I did a thing two weeks ago. A thing that, to many, might seem simple, even trivial: I deleted a bunch of time-wasting games off of my phone (think Candy Crush and the like).
I initially downloaded these games in order to have a crutch. I am a perpetually early person, and often wait around for others to arrive at restaurants, bars, parties, rehearsals, or whatever. And instead of standing around awkwardly, having a simple, mindless game to play was great.
Lately, though, I started to realize how much time I was spending playing the games. Only playing while waiting for friends turned into playing on my lunch break, playing during meals, and even playing WHILE “watching” Netflix with Ben. I was spending WAY too much time staring at my phone. It become compulsive, addictive even. So, I deleted the games.
I gotta tell you, I actually hesitated when pushing the little “x” button. I’m gonna lose all of my progress. All of my cool perks will be gone. If I ever start playing again, I’ll have to beat all those extra hard levels again and that took forever! And then I was like, “WHO CARES?” and deleted them anyway. And so far, so good. I still have little moments when I’m like, “Damn, I wish I had something to play right now while I wait for xyz,” but I feel good about my decisive action.

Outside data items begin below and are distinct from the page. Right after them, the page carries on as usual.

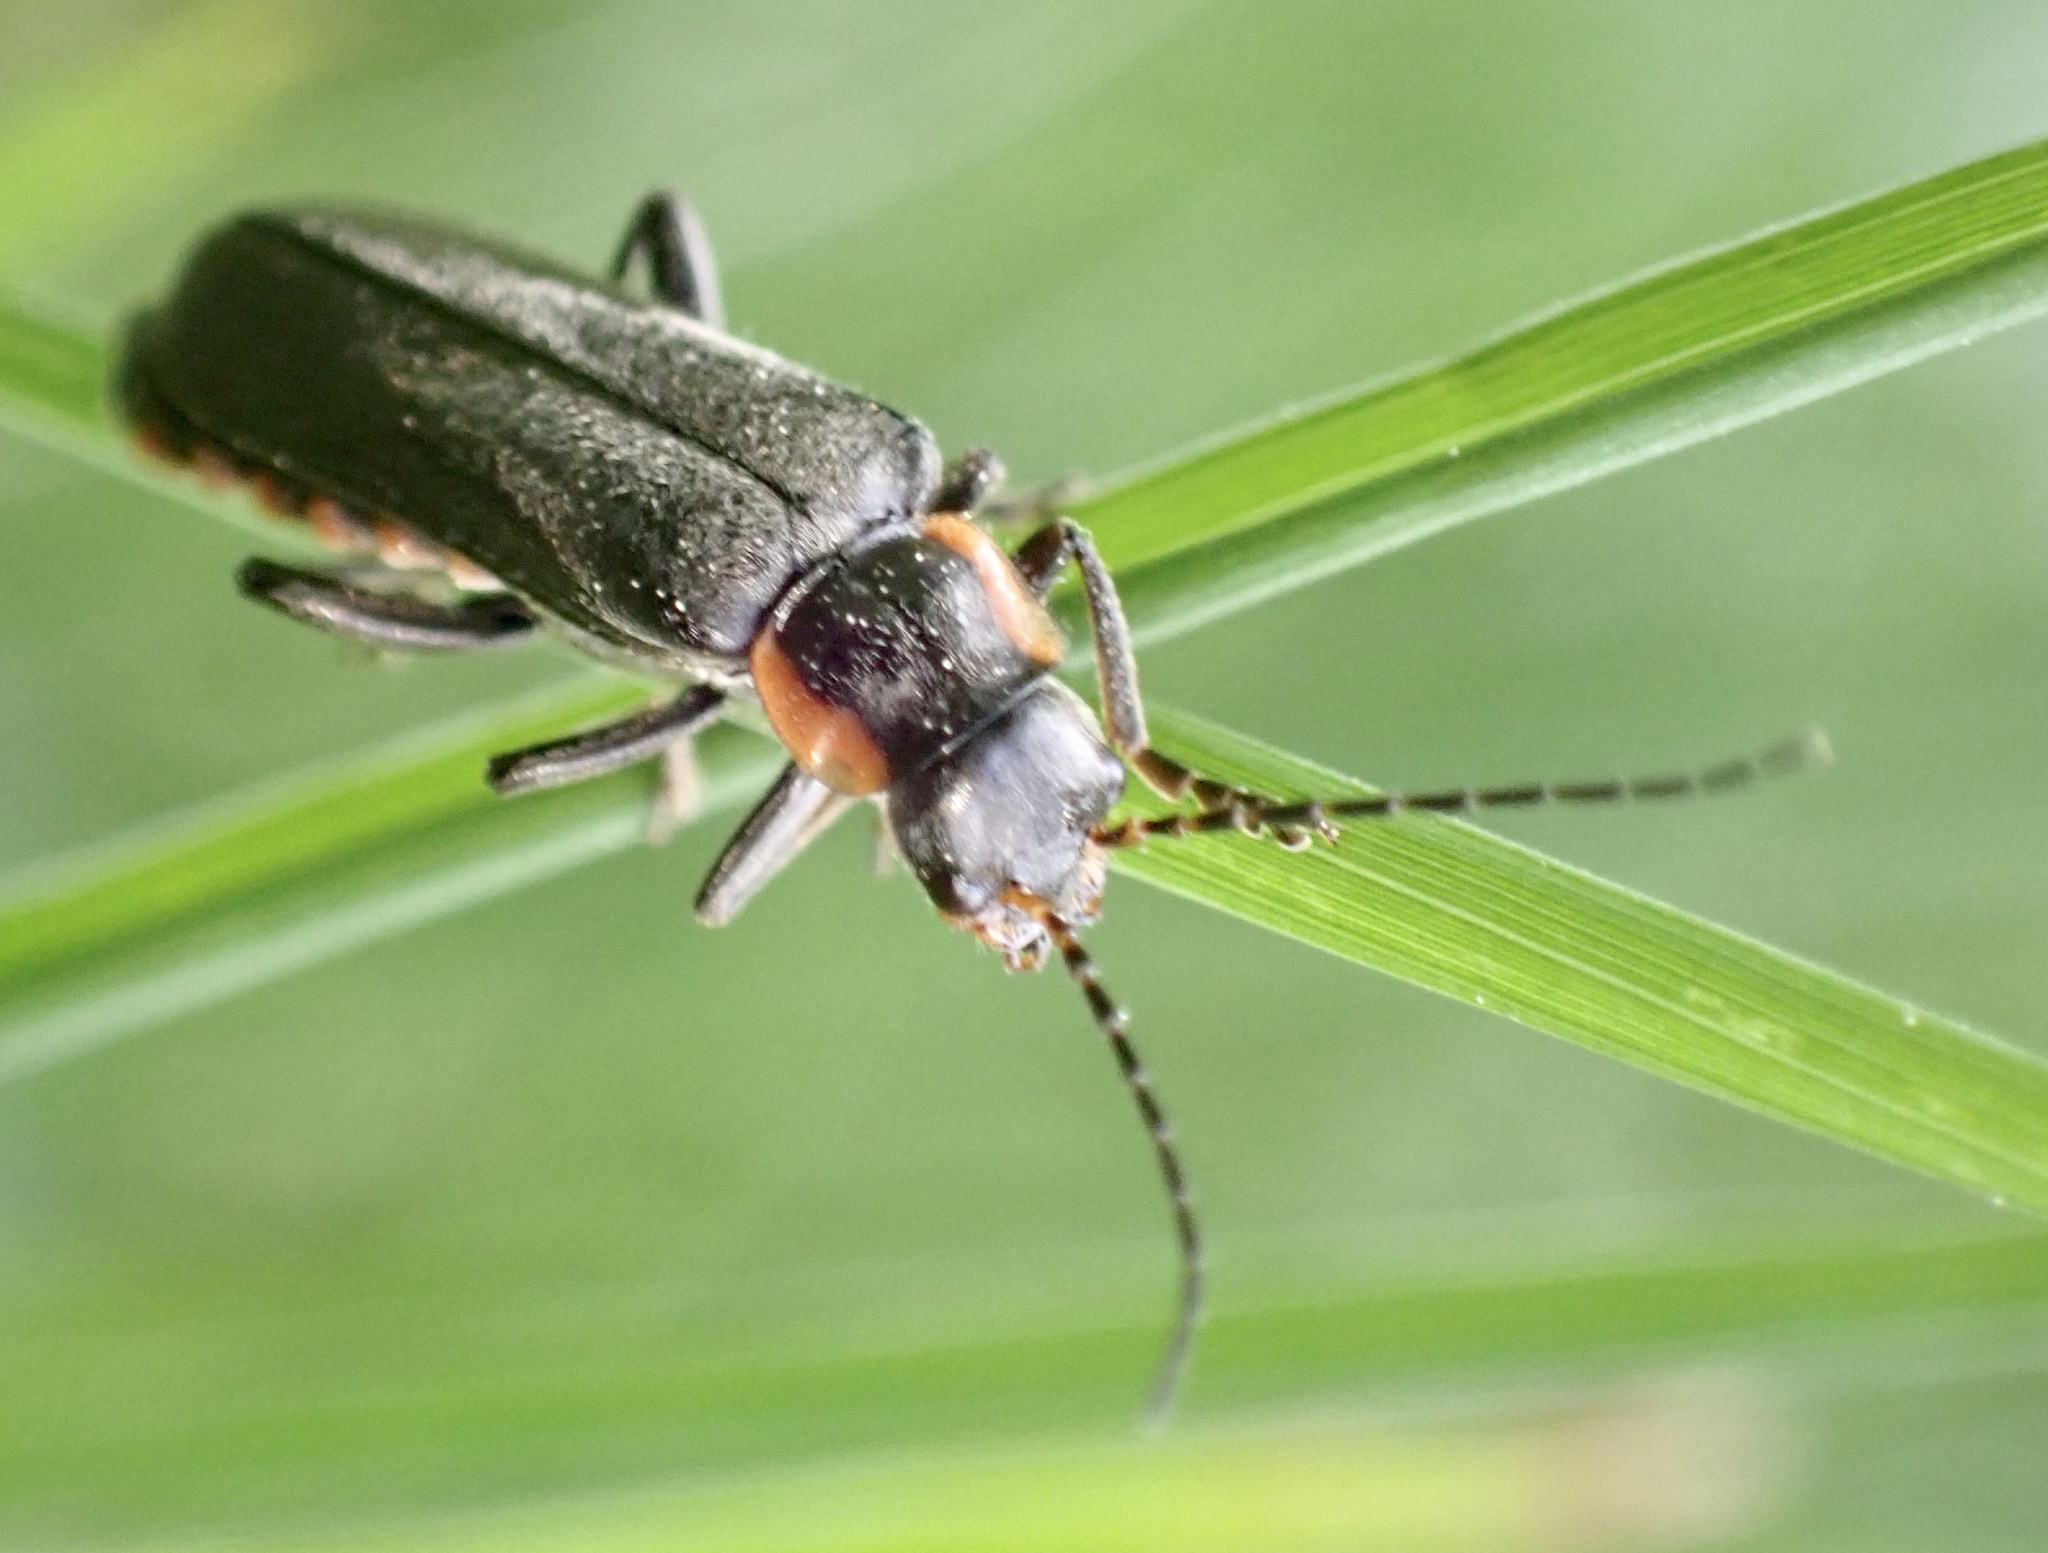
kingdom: Animalia
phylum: Arthropoda
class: Insecta
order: Coleoptera
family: Cantharidae
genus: Cantharis
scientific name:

This decision was prompted in large part by my recent dive into the world of minimalism and mindfulness. In the practice of minimalism, the focus isn’t just on physical clutter, but also on mental clutter, like spending our time doing things that aren’t important to us (for example, spending hours a day playing games on our phones), which then prevents us from spending time on things we actually want to do (spend time with our families, exercise, cook healthy meals, make art etc).
Another thing I’d like to do is limit my time on social media. I can’t count how many times a day I look at Facebook or Twitter. A lot of that right now is due to the fact that my job isn’t anywhere near as stimulating as it could be, and sometimes all I’ve got to do on a given afternoon is bounce around various internet sites (I know this sounds really awesome, but it is actually really sucky).
Regardless of why I may or may not log into Facebook, I think it’s negatively affecting my well-being. The current political climate is awful, and being bombarded with it day in and day out is exhausting and frustrating. I’d love to just delete my account and be done with it, but it’s starting to feel like social media is inescapable. Many of my friends exclusively use Facebook as a way of inviting folks to parties, or notifying people of big life events. Many theatre groups that I work with or want to work with post audition information in Facebook groups, but not really anywhere else. Or post their rehearsal schedules in Facebook groups rather than via email. I worry that completely leaving Facebook will cause me to miss out on various opportunities.
While I wish it were possible for me to self-limit and just not check these sites so many times a day, experience has shown that to be impossible. I catch myself involuntarily reaching for my phone umpteen times a day “just to check.” Or because I’m bored for 2.5 seconds. Or to avoid making conversation. I think the next step will be deleting the Facebook and Twitter apps from my phone. If they’re not right in front of my face, and the apps aren’t ready to pop open at will or taunt me with notifications, hopefully there will be less temptation.
Do you find you have an addictive relationship with social media and/or your phone?